What you are asked to do: Please copy every record below exactly, leaving out the pictures.
▶
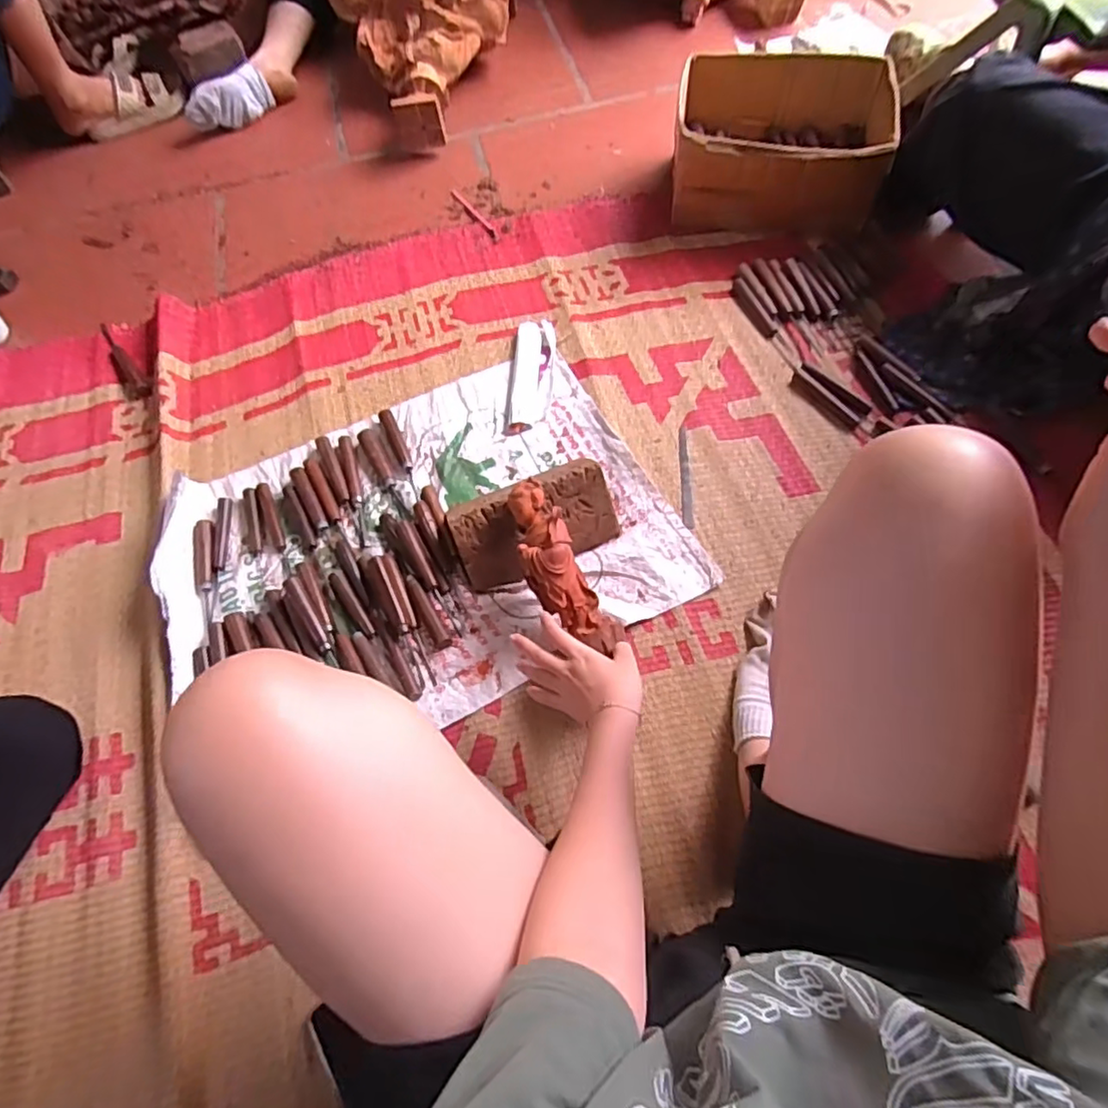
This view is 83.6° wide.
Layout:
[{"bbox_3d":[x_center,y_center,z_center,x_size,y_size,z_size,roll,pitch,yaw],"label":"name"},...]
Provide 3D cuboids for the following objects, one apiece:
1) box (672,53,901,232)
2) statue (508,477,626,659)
[{"bbox_3d":[0.369,-0.671,1.036,0.325,0.161,0.248,11,66,8],"label":"box"},{"bbox_3d":[-0.002,0.009,0.717,0.064,0.049,0.200,-25,76,-8],"label":"statue"}]

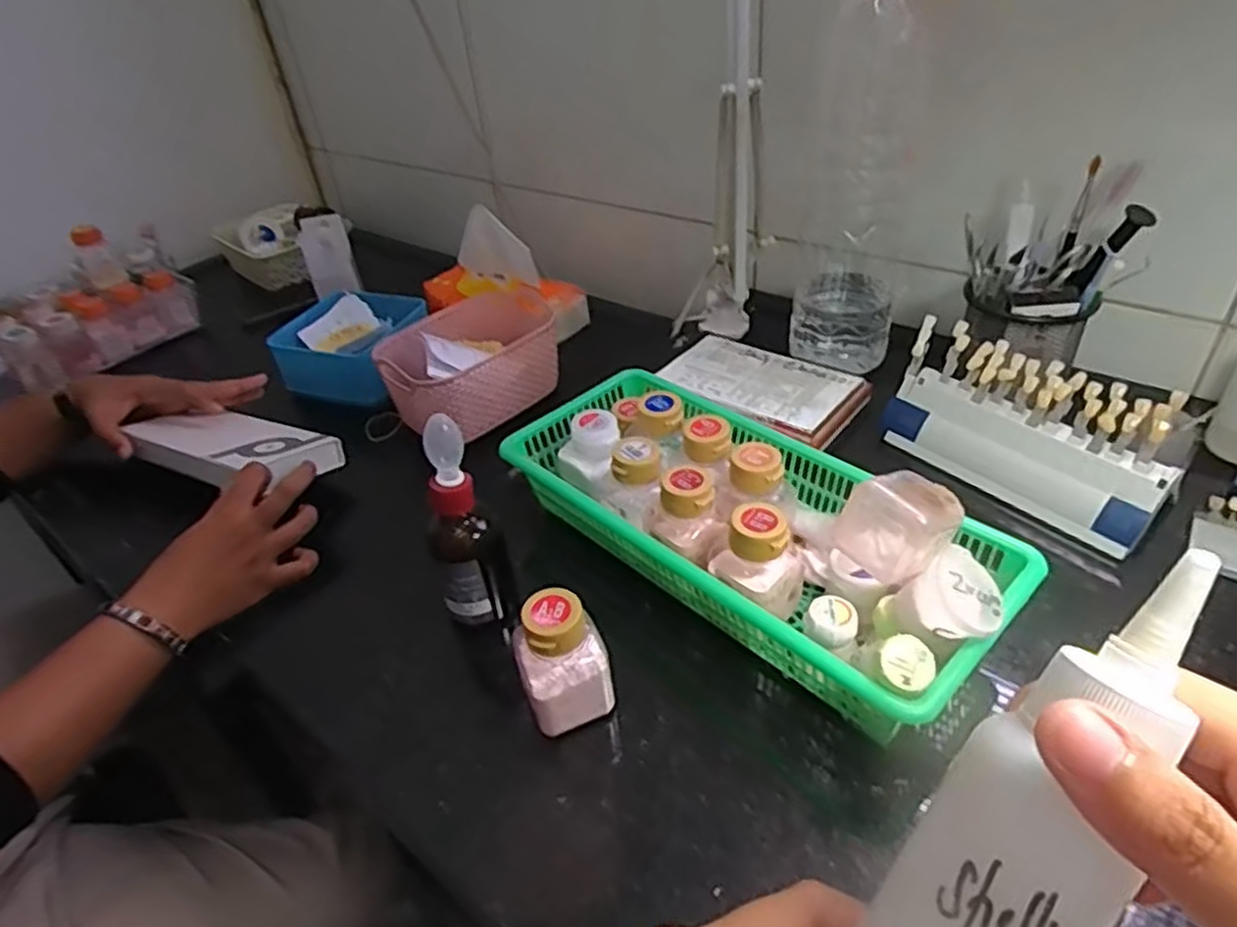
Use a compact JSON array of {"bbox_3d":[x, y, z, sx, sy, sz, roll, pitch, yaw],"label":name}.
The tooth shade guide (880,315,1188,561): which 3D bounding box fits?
[{"bbox_3d":[0.269,-0.022,0.489,0.028,0.092,0.178,14,17,-46],"label":"tooth shade guide"}]

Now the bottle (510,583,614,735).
[{"bbox_3d":[-0.028,0.100,0.370,0.041,0.077,0.038,-17,39,-13],"label":"bottle"}]

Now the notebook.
[{"bbox_3d":[0.114,-0.061,0.590,0.147,0.021,0.089,26,48,34],"label":"notebook"}]

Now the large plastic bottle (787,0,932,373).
[{"bbox_3d":[0.194,-0.225,0.592,0.088,0.295,0.080,6,40,16],"label":"large plastic bottle"}]

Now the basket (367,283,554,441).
[{"bbox_3d":[-0.137,-0.108,0.739,0.121,0.074,0.196,24,47,33],"label":"basket"}]

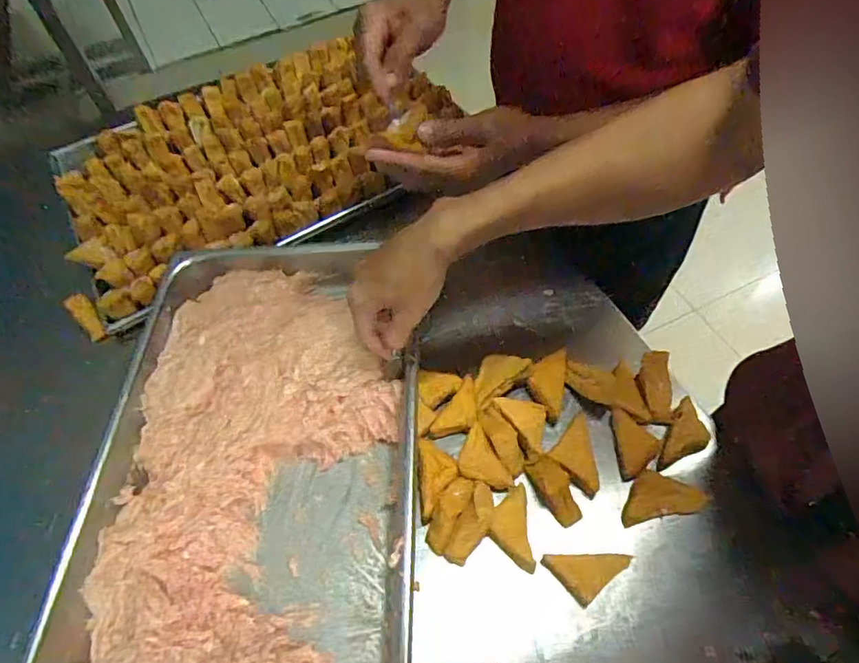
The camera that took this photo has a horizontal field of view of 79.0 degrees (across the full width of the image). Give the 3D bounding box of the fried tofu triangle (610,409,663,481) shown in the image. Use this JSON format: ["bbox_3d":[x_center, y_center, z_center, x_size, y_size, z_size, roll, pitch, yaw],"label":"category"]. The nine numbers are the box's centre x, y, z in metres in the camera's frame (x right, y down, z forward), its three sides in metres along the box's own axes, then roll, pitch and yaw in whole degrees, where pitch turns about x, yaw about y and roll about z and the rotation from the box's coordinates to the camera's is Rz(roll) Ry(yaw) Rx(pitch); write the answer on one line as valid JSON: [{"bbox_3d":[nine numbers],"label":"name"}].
[{"bbox_3d":[0.221,0.118,0.557,0.043,0.014,0.073,-2,58,3],"label":"fried tofu triangle"}]

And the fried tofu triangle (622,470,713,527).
[{"bbox_3d":[0.227,0.165,0.519,0.076,0.014,0.046,-12,70,6],"label":"fried tofu triangle"}]

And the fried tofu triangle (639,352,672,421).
[{"bbox_3d":[0.245,0.059,0.559,0.028,0.013,0.074,-7,90,0],"label":"fried tofu triangle"}]

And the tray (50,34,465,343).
[{"bbox_3d":[-0.297,-0.304,0.858,0.620,0.054,0.454,-30,60,-14],"label":"tray"}]

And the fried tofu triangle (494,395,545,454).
[{"bbox_3d":[0.095,0.093,0.554,0.058,0.011,0.048,14,60,13],"label":"fried tofu triangle"}]

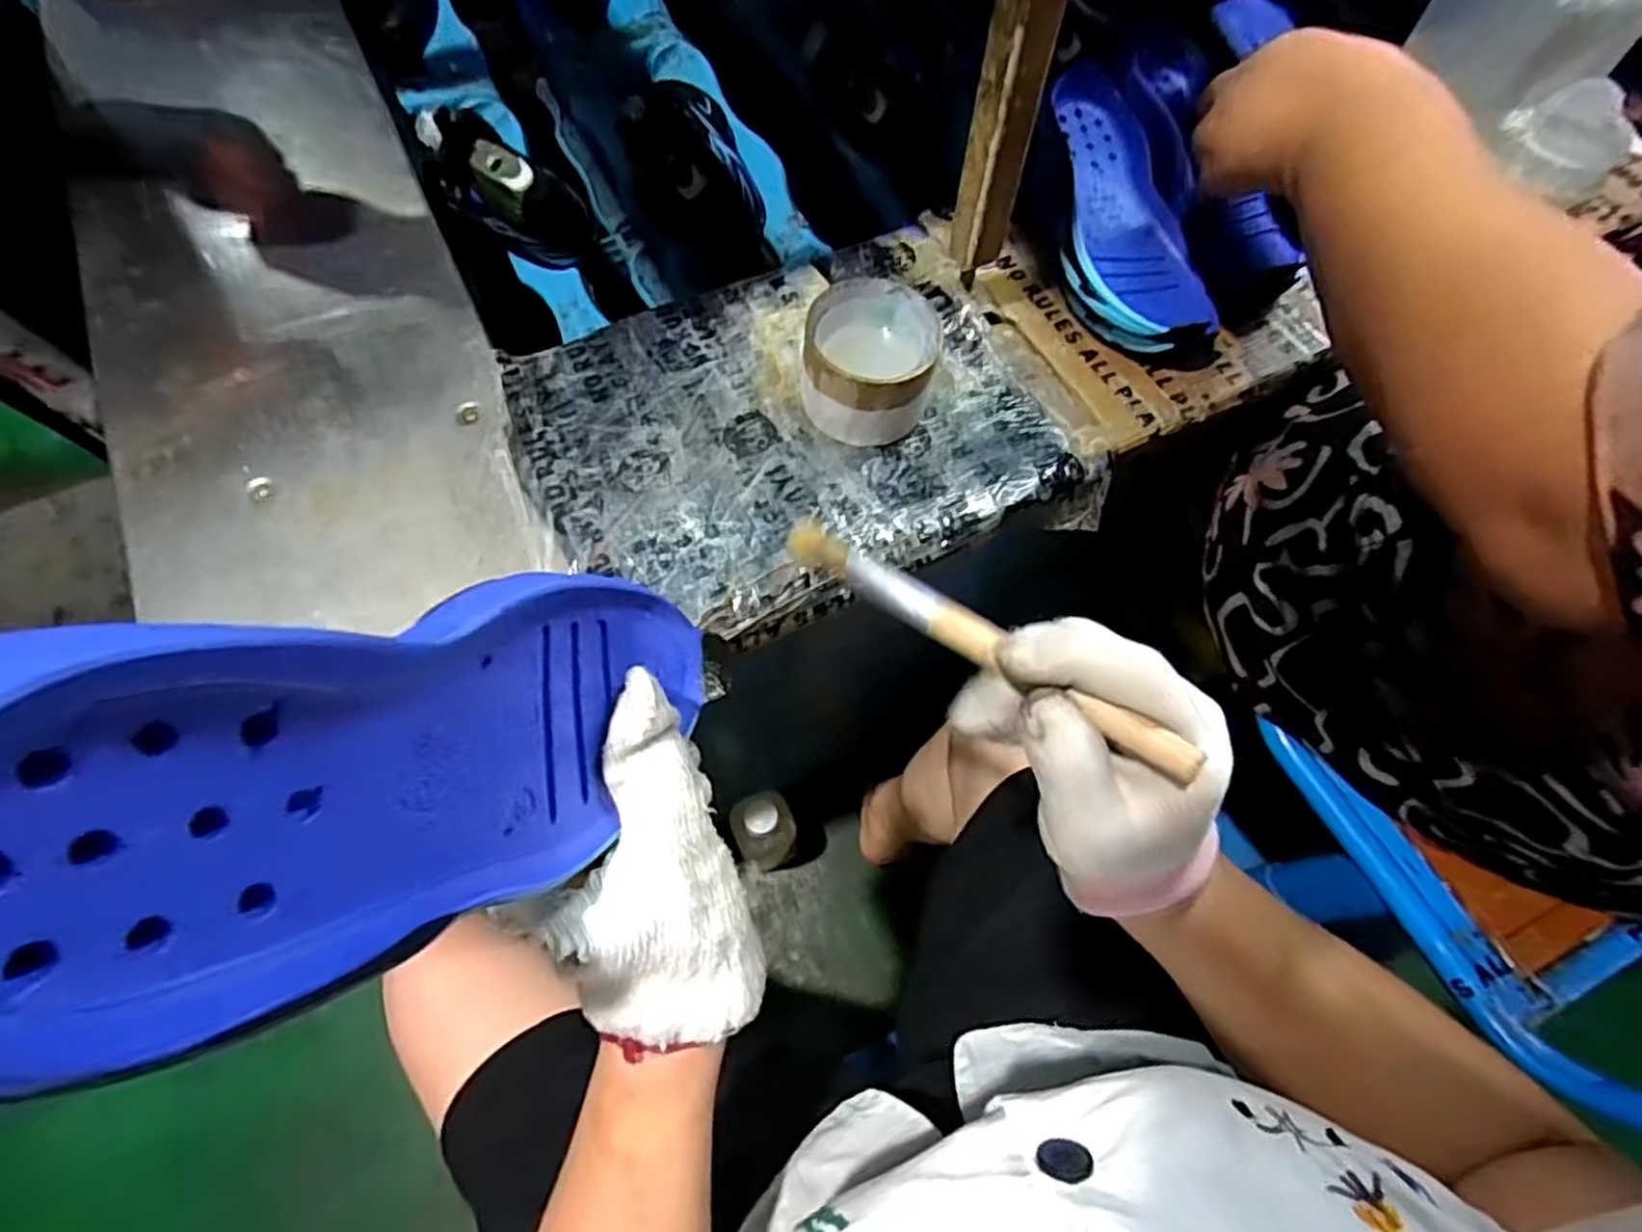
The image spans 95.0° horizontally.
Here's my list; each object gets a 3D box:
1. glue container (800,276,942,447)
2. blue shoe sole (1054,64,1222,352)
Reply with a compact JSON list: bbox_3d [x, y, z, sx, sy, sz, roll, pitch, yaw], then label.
[{"bbox_3d":[0.028,-0.152,0.454,0.076,0.058,0.079,1,66,-2],"label":"glue container"},{"bbox_3d":[0.198,-0.269,0.499,0.089,0.041,0.205,-10,80,-7],"label":"blue shoe sole"}]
◀
Solution for this task:
This view is 83.6° wide.
Layout:
[{"bbox_3d":[x_center,y_center,z_center,x_size,y_size,z_size,roll,pitch,yaw],"label":"name"},...]
Provide 3D cuboids for the following objects, one apiece:
1) box (672,53,901,232)
2) statue (508,477,626,659)
[{"bbox_3d":[0.369,-0.671,1.036,0.325,0.161,0.248,11,66,8],"label":"box"},{"bbox_3d":[-0.002,0.009,0.717,0.064,0.049,0.200,-25,76,-8],"label":"statue"}]

Use a compact JSON array of {"bbox_3d":[x, y, z, sx, sy, sz, roll, pitch, yaw],"label":name}.
The tooth shade guide (880,315,1188,561): which 3D bounding box fits?
[{"bbox_3d":[0.269,-0.022,0.489,0.028,0.092,0.178,14,17,-46],"label":"tooth shade guide"}]

Now the bottle (510,583,614,735).
[{"bbox_3d":[-0.028,0.100,0.370,0.041,0.077,0.038,-17,39,-13],"label":"bottle"}]

Now the notebook.
[{"bbox_3d":[0.114,-0.061,0.590,0.147,0.021,0.089,26,48,34],"label":"notebook"}]

Now the large plastic bottle (787,0,932,373).
[{"bbox_3d":[0.194,-0.225,0.592,0.088,0.295,0.080,6,40,16],"label":"large plastic bottle"}]

Now the basket (367,283,554,441).
[{"bbox_3d":[-0.137,-0.108,0.739,0.121,0.074,0.196,24,47,33],"label":"basket"}]

The camera that took this photo has a horizontal field of view of 79.0 degrees (across the full width of the image). Give the 3D bounding box of the fried tofu triangle (610,409,663,481) shown in the image. Use this JSON format: ["bbox_3d":[x_center, y_center, z_center, x_size, y_size, z_size, roll, pitch, yaw],"label":"category"]. The nine numbers are the box's centre x, y, z in metres in the camera's frame (x right, y down, z forward), its three sides in metres along the box's own axes, then roll, pitch and yaw in whole degrees, where pitch turns about x, yaw about y and roll about z and the rotation from the box's coordinates to the camera's is Rz(roll) Ry(yaw) Rx(pitch); write the answer on one line as valid JSON: [{"bbox_3d":[nine numbers],"label":"name"}].
[{"bbox_3d":[0.221,0.118,0.557,0.043,0.014,0.073,-2,58,3],"label":"fried tofu triangle"}]

And the fried tofu triangle (622,470,713,527).
[{"bbox_3d":[0.227,0.165,0.519,0.076,0.014,0.046,-12,70,6],"label":"fried tofu triangle"}]

And the fried tofu triangle (639,352,672,421).
[{"bbox_3d":[0.245,0.059,0.559,0.028,0.013,0.074,-7,90,0],"label":"fried tofu triangle"}]

And the tray (50,34,465,343).
[{"bbox_3d":[-0.297,-0.304,0.858,0.620,0.054,0.454,-30,60,-14],"label":"tray"}]

And the fried tofu triangle (494,395,545,454).
[{"bbox_3d":[0.095,0.093,0.554,0.058,0.011,0.048,14,60,13],"label":"fried tofu triangle"}]

The image spans 95.0° horizontally.
Here's my list; each object gets a 3D box:
1. glue container (800,276,942,447)
2. blue shoe sole (1054,64,1222,352)
Reply with a compact JSON list: bbox_3d [x, y, z, sx, sy, sz, roll, pitch, yaw], then label.
[{"bbox_3d":[0.028,-0.152,0.454,0.076,0.058,0.079,1,66,-2],"label":"glue container"},{"bbox_3d":[0.198,-0.269,0.499,0.089,0.041,0.205,-10,80,-7],"label":"blue shoe sole"}]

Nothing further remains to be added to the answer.